[Entries taken from a collection]
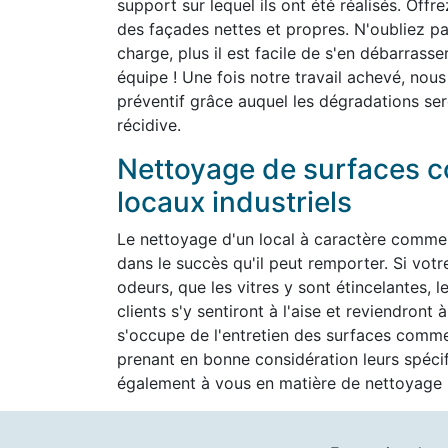
support sur lequel ils ont été réalisés. Off
des façades nettes et propres. N'oubliez pas
charge, plus il est facile de s'en débarrass
équipe ! Une fois notre travail achevé, nous
préventif grâce auquel les dégradations ser
récidive.
Nettoyage de surfaces c
locaux industriels
Le nettoyage d'un local à caractère commer
dans le succès qu'il peut remporter. Si vot
odeurs, que les vitres y sont étincelantes, l
clients s'y sentiront à l'aise et reviendron
s'occupe de l'entretien des surfaces commer
prenant en bonne considération leurs spéc
également à vous en matière de nettoyage h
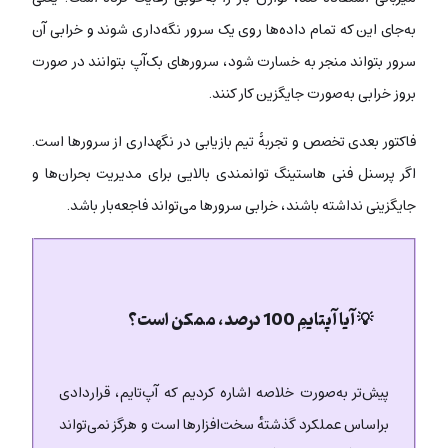
به‌جای این که تمام داده‌ها روی یک سرور نگه‌داری شوند و خرابی آن
سرور بتواند منجر به خسارت شود، سرورهای بک‌آپ بتوانند در صورت
بروز خرابی به‌صورت جایگزین کار کنند.
فاکتور بعدی تخصص و تجربۀ تیم بازیابی در نگهداری از سرورها است.
اگر پرسنل فنی هاستینگ توانمندی بالایی برای مدیریت بحران‌ها و
جایگزینی نداشته باشند، خرابی سرورها می‌تواند فاجعه‌بار باشد.
💡 آیا آپتایمِ 100 درصد، ممکن است؟
پیش‌تر به‌صورت خلاصه اشاره کردیم که آپ‌تایم، قراردادی
براساس عملکرد گذشتهٔ سخت‌افزارها است و هرگز نمی‌تواند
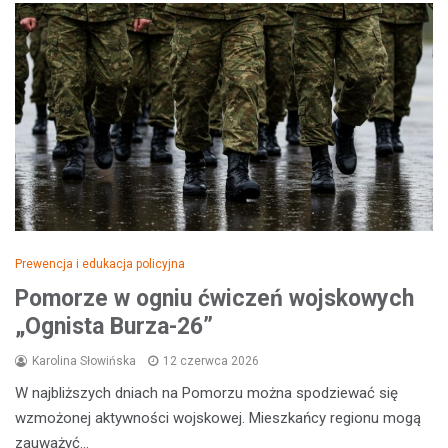
Prewencja i edukacja policyjna
Pomorze w ogniu ćwiczeń wojskowych
„Ognista Burza-26”
Karolina Słowińska
12 czerwca 2026
W najbliższych dniach na Pomorzu można spodziewać się
wzmożonej aktywności wojskowej. Mieszkańcy regionu mogą
zauważyć…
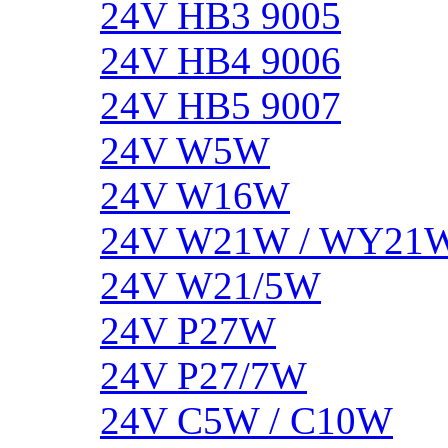
24V HB3 9005
24V HB4 9006
24V HB5 9007
24V W5W
24V W16W
24V W21W / WY21
24V W21/5W
24V P27W
24V P27/7W
24V C5W / C10W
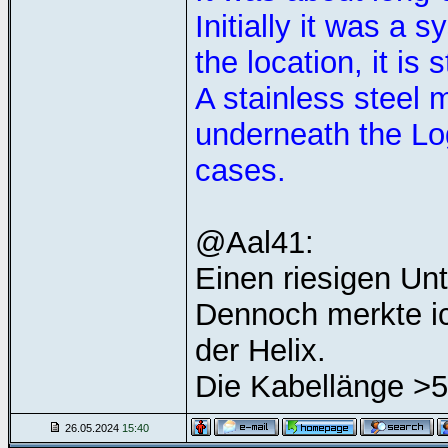
Initially it was a
the location, it is 
A stainless steel 
underneath the Lo
cases.
@Aal41:
Einen riesigen Unt
Dennoch merkte ic
der Helix.
Die Kabellänge >5
26.05.2024
15:40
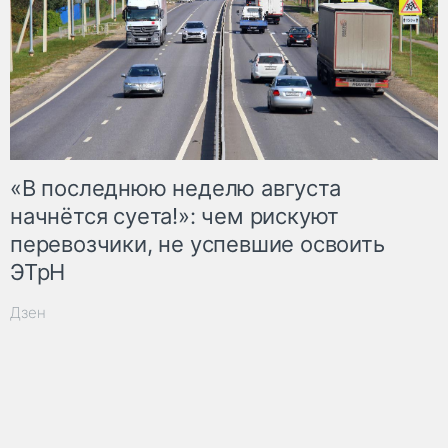
«В последнюю неделю августа
начнётся суета!»: чем рискуют
перевозчики, не успевшие освоить
ЭТрН
Дзен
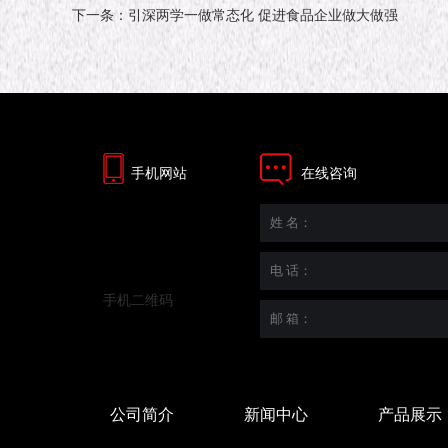
下一条：引深两学一做常态化 促进食品企业做大做强
手机网站
在线咨询
手机二维码
公司简介
新闻中心
产品展示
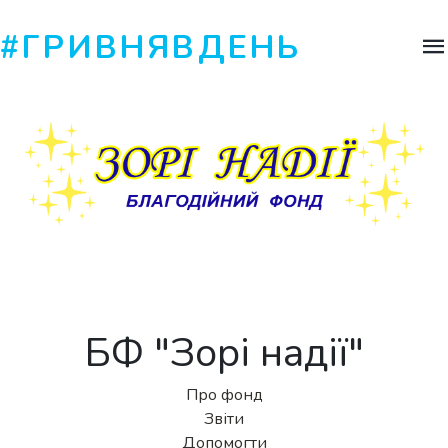
#ГРИВНЯВДЕНЬ
БФ "Зорі надії"
Про фонд
Звіти
Допомогти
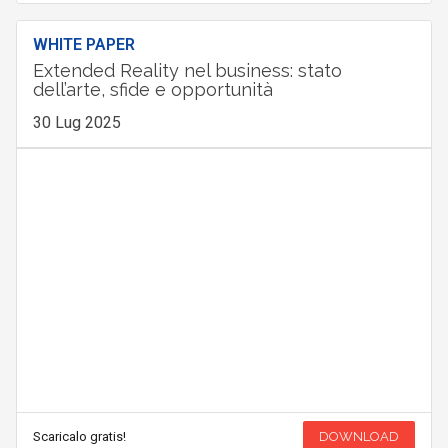
WHITE PAPER
Extended Reality nel business: stato
dell’arte, sfide e opportunità
30 Lug 2025
Scaricalo gratis!
DOWNLOAD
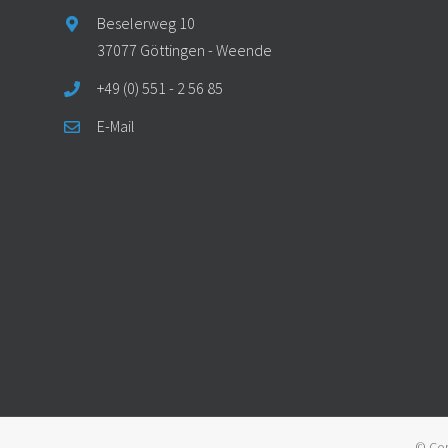
Beselerweg 10
37077 Göttingen - Weende
+49 (0) 551 - 2 56 85
E-Mail
© Cop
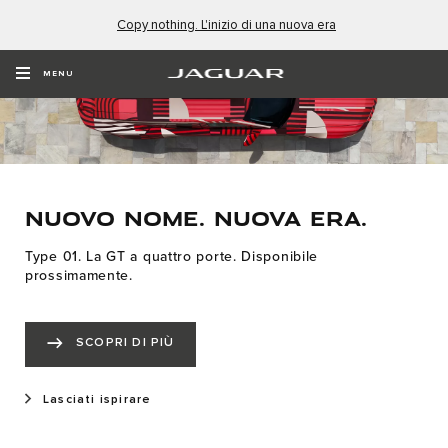
Copy nothing. L'inizio di una nuova era
MENU
NUOVO NOME. NUOVA ERA.
Type 01. La GT a quattro porte. Disponibile
prossimamente.
SCOPRI DI PIÙ
Lasciati ispirare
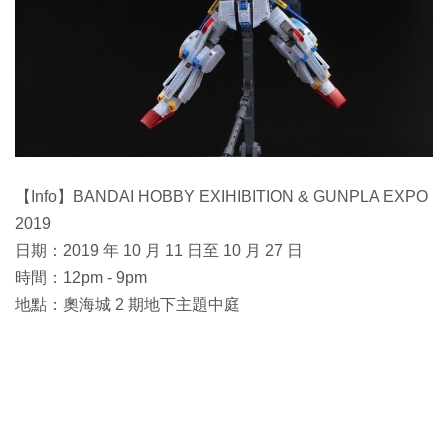
【Info】BANDAI HOBBY EXIHIBITION & GUNPLA EXPO
2019
日期：2019 年 10 月 11 日至 10 月 27 日
時間：12pm - 9pm
地點：奧海城 2 期地下主題中庭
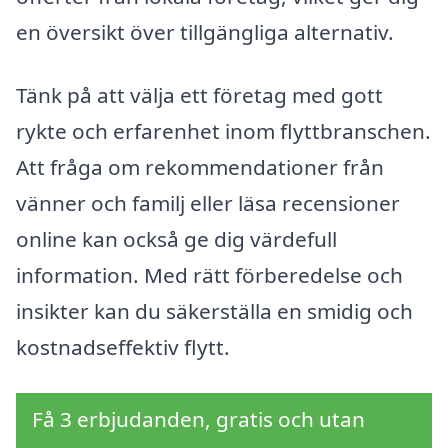
en översikt över tillgängliga alternativ.
Tänk på att välja ett företag med gott
rykte och erfarenhet inom flyttbranschen.
Att fråga om rekommendationer från
vänner och familj eller läsa recensioner
online kan också ge dig värdefull
information. Med rätt förberedelse och
insikter kan du säkerställa en smidig och
kostnadseffektiv flytt.
Få 3 erbjudanden, gratis och utan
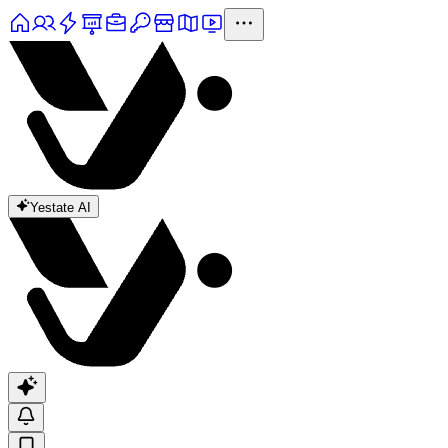
Yestate AI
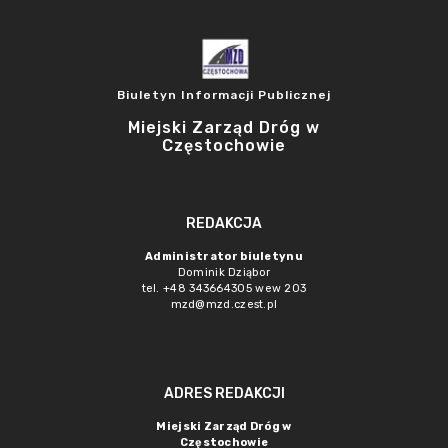
Biuletyn Informacji Publicznej
Miejski Zarząd Dróg w
Częstochowie
REDAKCJA
Administrator biuletynu
Dominik Dziąbor
tel. +48 343664305 wew 203
mzd@mzd.czest.pl
ADRES REDAKCJI
Miejski Zarząd Dróg w
Częstochowie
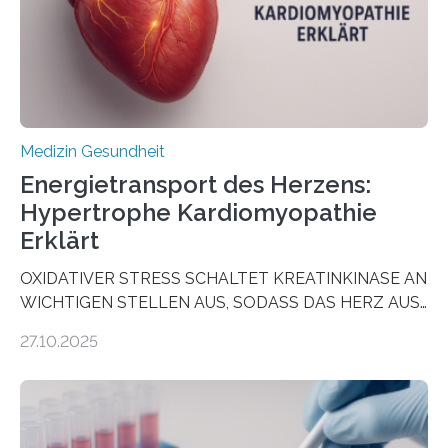
dienen könnte. Darmkrebs zählt weltweit zu den
häufigsten Krebsarten und stellt…
Medizin Gesundheit
Energietransport des Herzens:
Hypertrophe Kardiomyopathie
Erklärt
OXIDATIVER STRESS SCHALTET KREATINKINASE AN
WICHTIGEN STELLEN AUS, SODASS DAS HERZ AUS
DEM ENERGIEGLEICHGEWICHT KOMMTForschende
27.10.2025
aus dem Deutschen Zentrum für Herzinsuffizienz
zeigen in einer internationalen, multizentrischen Studie
im Journal Circulation, warum der Energietransport bei
der Hypertrophen Kardiomyopathie (HCM) versagen
kann und wie sich durch eine Verringerung der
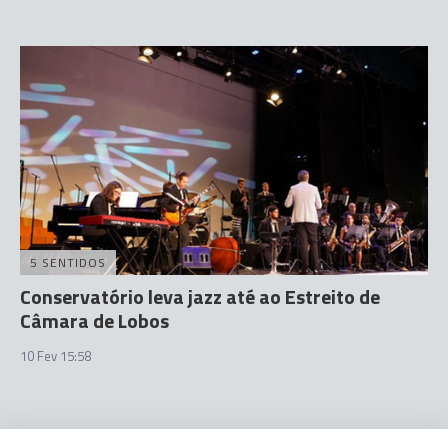
5 SENTIDOS
Conservatório leva jazz até ao Estreito de
Câmara de Lobos
10 Fev 15:58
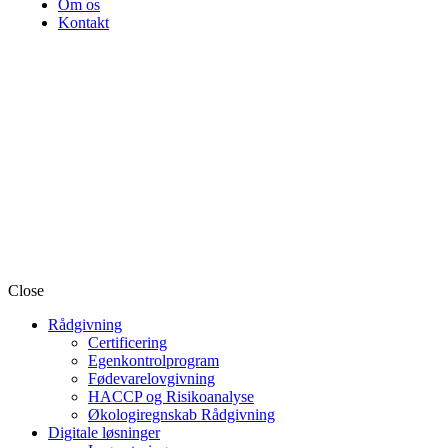
Om os
Kontakt
Close
Rådgivning
Certificering
Egenkontrolprogram
Fødevarelovgivning
HACCP og Risikoanalyse
Økologiregnskab Rådgivning
Digitale løsninger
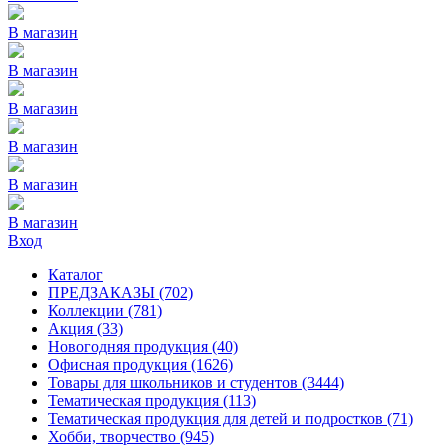
В магазин
В магазин
В магазин
В магазин
В магазин
В магазин
Вход
Каталог
ПРЕДЗАКАЗЫ
(702)
Коллекции
(781)
Акция
(33)
Новогодняя продукция
(40)
Офисная продукция
(1626)
Товары для школьников и студентов
(3444)
Тематическая продукция
(113)
Тематическая продукция для детей и подростков
(71)
Хобби, творчество
(945)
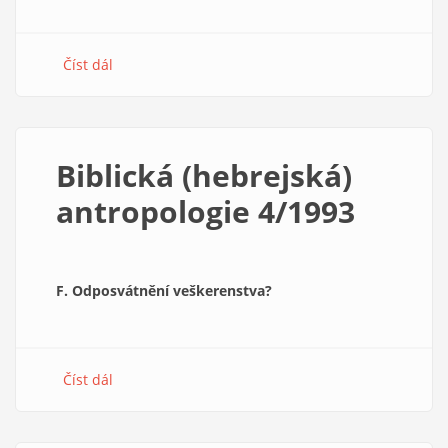
Číst dál
about
Biblická
(hebrejská)
antropologie
5/1993
Biblická (hebrejská)
antropologie 4/1993
F. Odposvátnění veškerenstva?
Číst dál
about
Biblická
(hebrejská)
antropologie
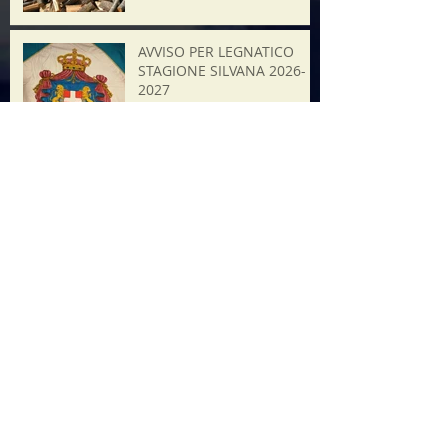
AVVISO PER LEGNATICO
STAGIONE SILVANA 2026-
2027
21 luglio 2026 ore20.45
Minifest Operaestate
Ricerca per tag
2025
Alpini
Assemblea pubblica
Bassano
Consiglio Civico
Etra
Ferrari
Festa
Festa Maron
Festa del Maron
Giornale
Grande Guerra
Il Bozzolo
Il Castagno
Museo
Natale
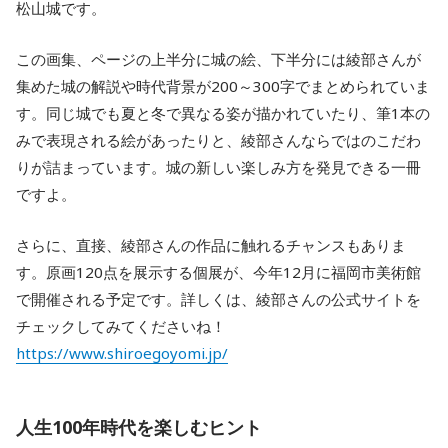
松山城です。
この画集、ページの上半分に城の絵、下半分には綾部さんが
集めた城の解説や時代背景が200～300字でまとめられていま
す。同じ城でも夏と冬で異なる姿が描かれていたり、筆1本の
みで表現される絵があったりと、綾部さんならではのこだわ
りが詰まっています。城の新しい楽しみ方を発見できる一冊
ですよ。
さらに、直接、綾部さんの作品に触れるチャンスもありま
す。原画120点を展示する個展が、今年12月に福岡市美術館
で開催される予定です。詳しくは、綾部さんの公式サイトを
チェックしてみてくださいね！
https://www.shiroegoyomi.jp/
人生100年時代を楽しむヒント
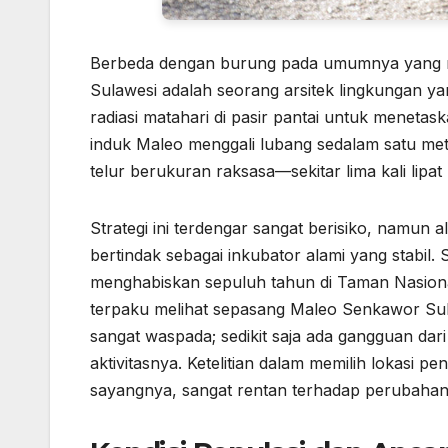
Berbeda dengan burung pada umumnya yang m
Sulawesi
adalah seorang arsitek lingkungan y
radiasi matahari di pasir pantai untuk meneta
induk Maleo menggali lubang sedalam satu me
telur berukuran raksasa—sekitar lima kali lipa
Strategi ini terdengar sangat berisiko, namu
bertindak sebagai inkubator alami yang stabil
menghabiskan sepuluh tahun di Taman Nasiona
terpaku melihat sepasang
Maleo Senkawor Su
sangat waspada; sedikit saja ada gangguan da
aktivitasnya. Ketelitian dalam memilih lokasi p
sayangnya, sangat rentan terhadap perubaha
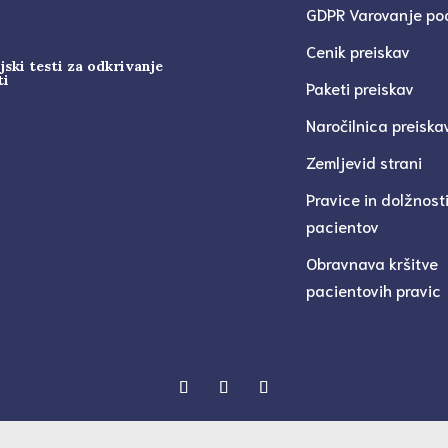
GDPR Varovanje po
Cenik preiskav
jski testi za odkrivanje
ti
Paketi preiskav
Naročilnica preiska
Zemljevid strani
Pravice in dolžnost
pacientov
Obravnava kršitve
pacientovih pravic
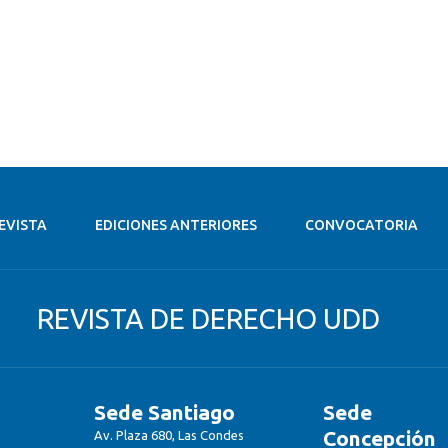
EVISTA
EDICIONES ANTERIORES
CONVOCATORIA
REVISTA DE DERECHO UDD
Sede Santiago
Sede
Concepción
Av. Plaza 680, Las Condes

• **ASSIGNED TASK**: What is the number of lines in the entries above that contain the word "gratis"? Answer with that number only.

• **WRITTEN RESPONSE**: 2